The story can be classed as dystopic.

==Critical reception==
The novel received divided reviews when originally published. One publisher's reader returned the verdict "This author is beyond psychiatric help. Do Not Publish!" A 1973 review in The New York Times was equally horrified: "Crash is, hands-down, the most repulsive book I've yet to come across."

However, retrospective opinion now considers Crash to be one of Ballard's best and most challenging works. Reassessing Crash in The Guardian, Zadie Smith wrote, "Crash is an existential book about how everybody uses everything. How everything uses everybody. And yet it is not a hopeless vision." On Ballard's legacy, she writes: "In Ballard's work there is always this mix of futuristic dread and excitement, a sweet spot where dystopia and utopia converge. For we cannot say we haven't got precisely what we dreamed of, what we always wanted, so badly."

==References in popular art==
===Music===
The Normal's 1978 song "Warm Leatherette" was inspired by the novel, and later covered in 1980 by Grace Jones.
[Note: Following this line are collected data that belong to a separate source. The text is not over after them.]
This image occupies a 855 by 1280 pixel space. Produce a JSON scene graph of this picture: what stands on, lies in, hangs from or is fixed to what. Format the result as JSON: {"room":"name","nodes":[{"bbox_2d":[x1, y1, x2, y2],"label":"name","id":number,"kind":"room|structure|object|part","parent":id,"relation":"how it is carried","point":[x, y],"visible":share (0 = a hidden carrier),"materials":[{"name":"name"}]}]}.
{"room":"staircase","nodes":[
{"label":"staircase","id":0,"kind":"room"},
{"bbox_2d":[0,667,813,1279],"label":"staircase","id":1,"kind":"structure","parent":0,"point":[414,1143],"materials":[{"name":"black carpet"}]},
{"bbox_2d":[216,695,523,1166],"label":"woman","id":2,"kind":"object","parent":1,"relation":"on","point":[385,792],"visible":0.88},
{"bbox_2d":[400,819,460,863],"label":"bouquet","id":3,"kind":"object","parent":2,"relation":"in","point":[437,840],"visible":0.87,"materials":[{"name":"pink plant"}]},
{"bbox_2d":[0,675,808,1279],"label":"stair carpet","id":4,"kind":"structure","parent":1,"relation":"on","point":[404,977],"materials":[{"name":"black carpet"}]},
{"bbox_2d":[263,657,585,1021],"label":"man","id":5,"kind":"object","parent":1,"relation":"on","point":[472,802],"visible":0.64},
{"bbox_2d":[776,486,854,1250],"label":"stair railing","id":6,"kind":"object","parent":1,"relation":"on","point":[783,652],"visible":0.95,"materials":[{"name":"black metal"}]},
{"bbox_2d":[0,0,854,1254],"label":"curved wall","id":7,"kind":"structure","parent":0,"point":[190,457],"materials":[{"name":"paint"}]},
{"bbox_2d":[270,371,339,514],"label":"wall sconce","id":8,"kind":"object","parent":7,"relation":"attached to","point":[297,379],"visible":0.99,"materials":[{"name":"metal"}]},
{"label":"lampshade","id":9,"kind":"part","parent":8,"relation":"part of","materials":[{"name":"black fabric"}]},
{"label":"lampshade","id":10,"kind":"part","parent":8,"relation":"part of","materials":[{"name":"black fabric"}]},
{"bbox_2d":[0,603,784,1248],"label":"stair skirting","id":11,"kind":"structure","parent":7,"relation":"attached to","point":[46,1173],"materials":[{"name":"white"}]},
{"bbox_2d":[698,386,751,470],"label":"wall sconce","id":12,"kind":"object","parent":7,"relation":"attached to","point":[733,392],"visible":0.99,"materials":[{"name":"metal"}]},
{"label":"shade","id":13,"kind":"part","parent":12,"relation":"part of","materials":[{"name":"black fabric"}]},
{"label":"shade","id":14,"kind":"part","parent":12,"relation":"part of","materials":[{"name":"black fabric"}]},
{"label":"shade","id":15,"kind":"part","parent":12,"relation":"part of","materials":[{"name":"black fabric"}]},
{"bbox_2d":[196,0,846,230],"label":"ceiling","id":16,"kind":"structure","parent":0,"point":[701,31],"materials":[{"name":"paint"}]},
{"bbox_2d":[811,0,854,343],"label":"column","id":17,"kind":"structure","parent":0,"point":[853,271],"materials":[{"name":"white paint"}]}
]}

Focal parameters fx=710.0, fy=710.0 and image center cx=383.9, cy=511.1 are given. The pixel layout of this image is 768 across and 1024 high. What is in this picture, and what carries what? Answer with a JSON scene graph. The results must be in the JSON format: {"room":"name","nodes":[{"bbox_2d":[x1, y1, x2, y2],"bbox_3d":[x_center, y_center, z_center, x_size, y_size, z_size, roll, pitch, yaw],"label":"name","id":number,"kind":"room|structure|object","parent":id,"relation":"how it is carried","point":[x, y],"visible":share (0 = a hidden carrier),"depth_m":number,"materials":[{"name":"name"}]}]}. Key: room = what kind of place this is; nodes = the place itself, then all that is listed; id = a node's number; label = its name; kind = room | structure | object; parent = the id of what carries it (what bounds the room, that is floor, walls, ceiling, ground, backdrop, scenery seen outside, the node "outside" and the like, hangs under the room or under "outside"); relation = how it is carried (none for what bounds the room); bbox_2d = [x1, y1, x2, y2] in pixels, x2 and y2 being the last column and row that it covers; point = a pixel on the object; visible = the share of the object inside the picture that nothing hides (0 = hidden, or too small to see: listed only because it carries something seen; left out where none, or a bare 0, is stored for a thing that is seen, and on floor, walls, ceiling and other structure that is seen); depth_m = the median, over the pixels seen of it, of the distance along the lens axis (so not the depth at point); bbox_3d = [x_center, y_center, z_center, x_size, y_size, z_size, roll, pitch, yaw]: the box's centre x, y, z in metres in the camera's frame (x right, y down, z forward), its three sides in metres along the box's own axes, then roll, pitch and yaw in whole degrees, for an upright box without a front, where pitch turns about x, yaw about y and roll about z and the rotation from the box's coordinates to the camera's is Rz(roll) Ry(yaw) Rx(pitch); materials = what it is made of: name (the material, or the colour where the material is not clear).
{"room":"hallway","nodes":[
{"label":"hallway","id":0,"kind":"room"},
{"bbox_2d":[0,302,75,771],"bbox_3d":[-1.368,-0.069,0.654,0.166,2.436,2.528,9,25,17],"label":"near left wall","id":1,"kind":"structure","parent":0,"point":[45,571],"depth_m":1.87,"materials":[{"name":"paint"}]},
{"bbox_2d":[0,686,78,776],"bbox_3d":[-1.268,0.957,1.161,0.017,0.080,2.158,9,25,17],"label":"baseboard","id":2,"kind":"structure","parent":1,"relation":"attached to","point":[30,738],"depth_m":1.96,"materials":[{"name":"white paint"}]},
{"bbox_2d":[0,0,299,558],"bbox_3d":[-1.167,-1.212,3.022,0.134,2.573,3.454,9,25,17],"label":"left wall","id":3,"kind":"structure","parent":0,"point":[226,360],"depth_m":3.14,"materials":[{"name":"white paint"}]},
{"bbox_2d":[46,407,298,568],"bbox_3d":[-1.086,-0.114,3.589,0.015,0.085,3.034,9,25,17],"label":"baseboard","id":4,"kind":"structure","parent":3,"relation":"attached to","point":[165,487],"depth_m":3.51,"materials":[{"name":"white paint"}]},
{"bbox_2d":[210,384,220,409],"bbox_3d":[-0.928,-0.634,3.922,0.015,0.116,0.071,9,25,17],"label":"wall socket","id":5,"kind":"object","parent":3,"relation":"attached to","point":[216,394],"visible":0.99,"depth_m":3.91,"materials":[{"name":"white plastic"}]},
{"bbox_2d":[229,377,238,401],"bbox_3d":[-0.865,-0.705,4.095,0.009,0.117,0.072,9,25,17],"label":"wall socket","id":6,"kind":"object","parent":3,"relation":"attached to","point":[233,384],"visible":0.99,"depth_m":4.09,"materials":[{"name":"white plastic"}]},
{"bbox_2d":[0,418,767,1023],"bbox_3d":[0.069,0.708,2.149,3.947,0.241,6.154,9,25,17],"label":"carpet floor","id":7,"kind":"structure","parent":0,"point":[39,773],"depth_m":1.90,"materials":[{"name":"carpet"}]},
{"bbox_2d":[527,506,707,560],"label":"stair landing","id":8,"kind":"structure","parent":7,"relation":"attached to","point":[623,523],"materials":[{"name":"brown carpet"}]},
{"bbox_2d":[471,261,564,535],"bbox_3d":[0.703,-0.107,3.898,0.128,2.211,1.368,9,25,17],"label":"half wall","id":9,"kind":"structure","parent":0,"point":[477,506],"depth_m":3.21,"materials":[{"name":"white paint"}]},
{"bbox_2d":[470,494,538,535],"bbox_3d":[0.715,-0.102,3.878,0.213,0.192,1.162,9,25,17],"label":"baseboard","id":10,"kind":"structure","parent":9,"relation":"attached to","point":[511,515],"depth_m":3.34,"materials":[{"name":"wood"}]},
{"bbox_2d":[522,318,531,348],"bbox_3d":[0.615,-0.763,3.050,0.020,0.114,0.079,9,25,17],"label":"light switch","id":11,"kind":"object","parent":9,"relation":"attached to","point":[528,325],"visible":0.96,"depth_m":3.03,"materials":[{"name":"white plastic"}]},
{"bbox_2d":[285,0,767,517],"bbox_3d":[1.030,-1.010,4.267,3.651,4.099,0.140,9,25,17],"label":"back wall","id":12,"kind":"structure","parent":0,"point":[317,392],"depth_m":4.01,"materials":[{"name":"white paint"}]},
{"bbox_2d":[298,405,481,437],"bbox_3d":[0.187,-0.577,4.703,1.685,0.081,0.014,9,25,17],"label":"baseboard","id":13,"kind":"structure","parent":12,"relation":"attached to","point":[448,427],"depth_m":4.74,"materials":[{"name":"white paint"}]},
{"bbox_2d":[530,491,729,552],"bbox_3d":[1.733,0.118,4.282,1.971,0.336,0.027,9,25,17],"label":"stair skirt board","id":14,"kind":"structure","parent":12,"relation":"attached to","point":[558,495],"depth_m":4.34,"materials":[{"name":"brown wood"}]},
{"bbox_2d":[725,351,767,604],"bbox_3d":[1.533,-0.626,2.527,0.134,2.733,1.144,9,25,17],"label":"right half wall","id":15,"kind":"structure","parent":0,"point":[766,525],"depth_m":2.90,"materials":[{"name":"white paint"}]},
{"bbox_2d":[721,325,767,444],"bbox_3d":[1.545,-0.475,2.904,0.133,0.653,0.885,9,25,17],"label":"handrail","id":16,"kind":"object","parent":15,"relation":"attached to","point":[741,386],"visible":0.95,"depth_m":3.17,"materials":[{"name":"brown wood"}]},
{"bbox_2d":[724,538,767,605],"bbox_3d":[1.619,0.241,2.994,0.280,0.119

Similarly inspired was "Miss the Girl," a 1983 single by the Creatures.
The Manic Street Preachers' song "Mausoleum" from 1994's The Holy Bible contains the famous Ballard quote about his reasons for writing the book, "I wanted to rub the human face in its own vomit. I wanted to force it to look in the mirror." John Foxx's album Metamatic contains songs that have Ballardian themes, such as "No-one Driving".

===Other film adaptations===
An apparently unauthorized adaptation of Crash called Nightmare Angel was filmed in 1986 by Susan Emerling and Zoe Beloff. This short film bears the credit "Inspired by J. G. Ballard".